Enerji ve Tabii Kaynaklar Bakanı Alparslan Bayraktar, St. Petersburg Uluslararası Ekonomi Forumu (SPIEF) kapsamında gerçekleştirilen “Nükleer Enerji Endüstrisinin Küresel Kalkınmadaki Rolü” başlıklı panelde önemli açıklamalarda bulundu. Bayraktar, Türkiye’nin enerji talebinin her yıl en az yüzde 4 oranında bir artış göstermesini beklediklerini ifade etti.
Bakan Bayraktar, büyük veri, yapay zeka ve dijitalleşme gibi unsurların bu denkleme eklenmesi durumunda enerji talebinin daha da yükselebileceğini belirtti. Türkiye’de enerjinin üçte birinin kömürden sağlandığını hatırlatan Bayraktar, yeni tesislerin kurulmasının giderek zorlaştığını ve finansman bulmanın güçleştiğini vurguladı.
Doğal gazın politik faktörlerden etkilendiğine ve jeopolitik gelişmelerle birlikte dalgalanmalar yaşandığına dikkat çeken Bayraktar, bu durumun enerji piyasalarında olumlu bir sinyal vermediğini belirtti. Ayrıca, hidroelektrik üretiminde potansiyelin neredeyse sonuna gelindiğini de sözlerine ekledi.
Yenilenebilir enerji kaynaklarına olan küresel ilginin arttığını ifade eden Bayraktar, bu kaynakların yalnızca ara kaynak olarak değerlendirileceğini söyledi. Güneşin ve rüzgarın sürekliliğinin sağlanamadığı durumlarda üretim zorlukları yaşandığını kaydederek, temiz bir baz yükü enerji kaynağına olan ihtiyacı ön plana çıkardı.
Nükleer enerjinin bu bağlamda önemli bir çözüm sunduğunu dile getiren Bayraktar, nükleer enerjinin Türkiye için sadece bir hayal değil, ekonomik bir gereklilik olduğunu vurguladı. Türkiye’nin büyüyen ekonomisi için temiz ve sürekli bir enerji kaynağı olan nükleer enerjinin sağlanmasının gerekliliğini ifade etti.
Akkuyu Nükleer Güç Santrali’ndeki inşası devam eden dört üniteye ek olarak sekiz reaktöre daha ihtiyaç duyulduğunu belirten Bayraktar, 5 gigavatlık küçük modüler reaktörlerin uygun fiyatlı enerji sağlamak ve arz güvenliğini artırmak için gerekli olduğunu dile getirdi.

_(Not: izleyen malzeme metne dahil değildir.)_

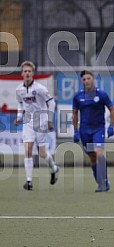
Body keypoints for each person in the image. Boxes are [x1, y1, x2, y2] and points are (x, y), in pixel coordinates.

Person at [14, 60, 59, 191]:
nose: (27, 73)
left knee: (42, 152)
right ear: (21, 73)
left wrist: (49, 119)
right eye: (25, 71)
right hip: (28, 121)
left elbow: (52, 103)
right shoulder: (19, 89)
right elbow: (20, 104)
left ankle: (54, 168)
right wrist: (18, 116)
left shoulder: (40, 89)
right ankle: (29, 181)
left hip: (42, 120)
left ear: (33, 73)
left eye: (29, 71)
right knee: (27, 149)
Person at [72, 70, 114, 192]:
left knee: (99, 153)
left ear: (93, 79)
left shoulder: (101, 94)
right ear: (81, 81)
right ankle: (100, 182)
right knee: (92, 157)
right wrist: (75, 131)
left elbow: (112, 110)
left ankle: (104, 181)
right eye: (84, 79)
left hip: (98, 129)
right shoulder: (77, 96)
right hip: (84, 131)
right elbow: (75, 114)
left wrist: (111, 126)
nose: (86, 81)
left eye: (88, 78)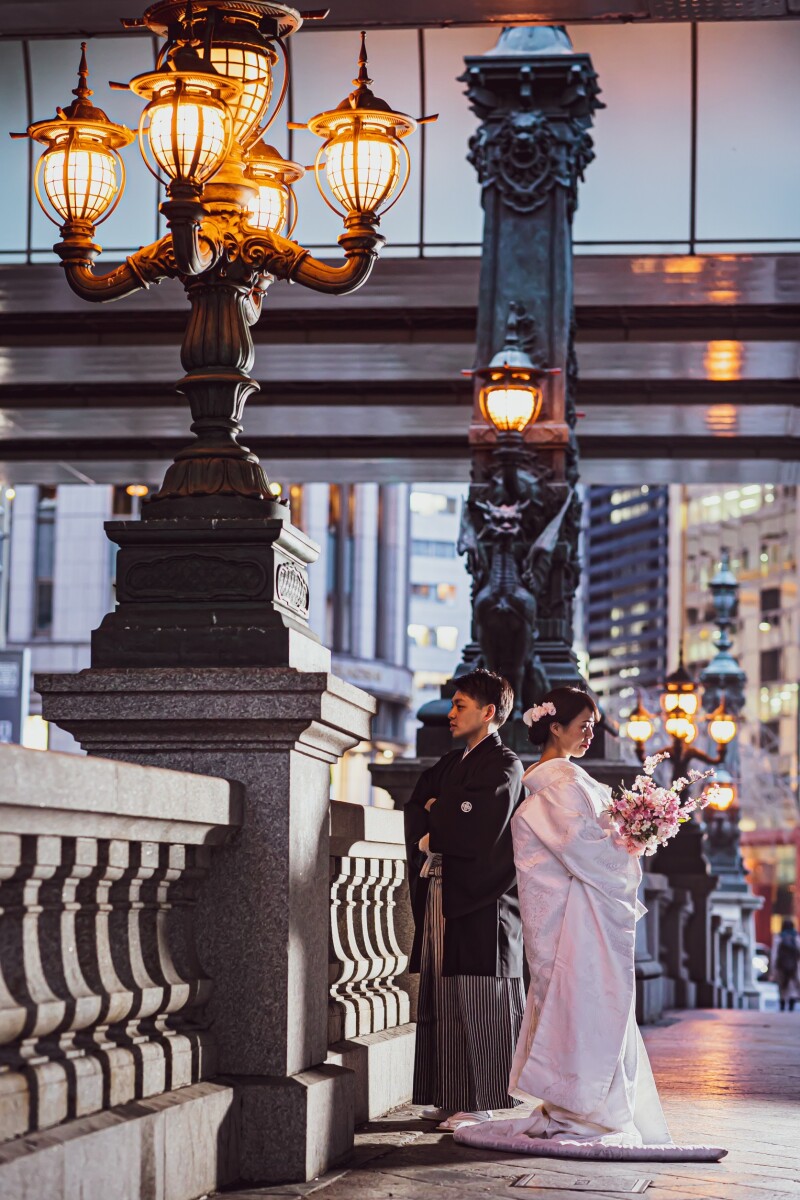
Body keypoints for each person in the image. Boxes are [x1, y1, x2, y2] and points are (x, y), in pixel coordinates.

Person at [454, 686, 726, 1162]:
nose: (590, 734)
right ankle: (580, 1109)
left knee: (576, 1007)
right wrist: (637, 840)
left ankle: (577, 1104)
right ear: (555, 728)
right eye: (584, 725)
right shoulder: (557, 786)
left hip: (570, 914)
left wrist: (638, 832)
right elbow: (589, 851)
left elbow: (594, 844)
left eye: (594, 726)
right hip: (573, 918)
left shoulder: (559, 782)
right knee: (583, 1006)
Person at [405, 667, 525, 1132]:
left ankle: (482, 1099)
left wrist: (443, 813)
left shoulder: (505, 764)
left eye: (460, 706)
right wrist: (438, 815)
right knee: (442, 993)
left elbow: (475, 827)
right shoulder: (454, 764)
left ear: (489, 712)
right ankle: (449, 1094)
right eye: (453, 705)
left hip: (485, 900)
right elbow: (420, 802)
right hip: (446, 889)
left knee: (481, 997)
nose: (451, 714)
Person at [771, 919, 800, 1012]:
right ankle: (791, 1004)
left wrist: (773, 968)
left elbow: (774, 954)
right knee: (792, 986)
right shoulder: (796, 937)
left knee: (782, 985)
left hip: (781, 966)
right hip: (794, 966)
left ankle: (782, 1003)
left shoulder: (778, 937)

Bayraktar, nükleer enerji projelerinin arz ve talep ile ekonomik ve sosyal boyutlarının dikkate alınarak değerlendirilmesi gerektiğini belirtti. Akkuyu NGS’nin çevresinde oluşan ekonomik büyümeye değinen Bayraktar, bu proje sayesinde sanayiden inşaata kadar yaklaşık 300 şirketin bir ekosistem geliştirdiğini, bu durumun birçok kişiye istihdam sağladığını ifade etti.
Rosatom’un nükleer enerji projelerindeki sorumlu yaklaşımına da vurgu yapan Bayraktar, Akkuyu NGS’nin bulunduğu bölgedeki topluma sağladığı katkıları aktardı. Aynı zamanda, proje kapsamında edinilen insan sermayesinin Macaristan’daki Paks 2 veya Mısır’daki projelere aktarım imkanı sunduğunu belirtti. Rusya’da eğitim gören yüzlerce Türk öğrencinin nükleer alandaki eğitimlerinin, insan kaynaklarının gelişimine katkı sağladığını kaydeden Bayraktar, nükleer enerjinin tüm bu yönlerinin Türkiye’nin ekonomik dinamizmini artırdığını ifade etti.